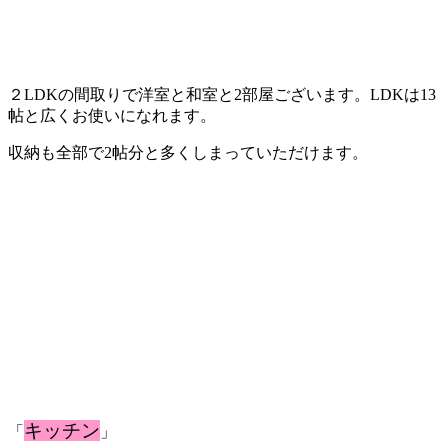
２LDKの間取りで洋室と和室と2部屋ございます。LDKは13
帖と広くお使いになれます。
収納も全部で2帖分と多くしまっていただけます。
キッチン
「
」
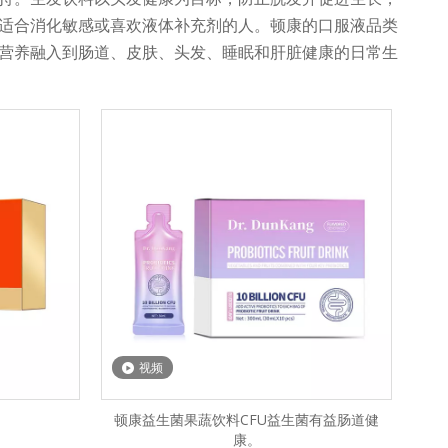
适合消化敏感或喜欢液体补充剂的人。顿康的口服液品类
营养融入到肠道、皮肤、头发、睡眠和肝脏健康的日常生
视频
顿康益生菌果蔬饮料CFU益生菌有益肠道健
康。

**Work required**
Transcribe every entry word for word, excluding images.

**Exercise answer**
２LDKの間取りで洋室と和室と2部屋ございます。LDKは13
帖と広くお使いになれます。
収納も全部で2帖分と多くしまっていただけます。
キッチン
「
」
适合消化敏感或喜欢液体补充剂的人。顿康的口服液品类
营养融入到肠道、皮肤、头发、睡眠和肝脏健康的日常生
视频
顿康益生菌果蔬饮料CFU益生菌有益肠道健
康。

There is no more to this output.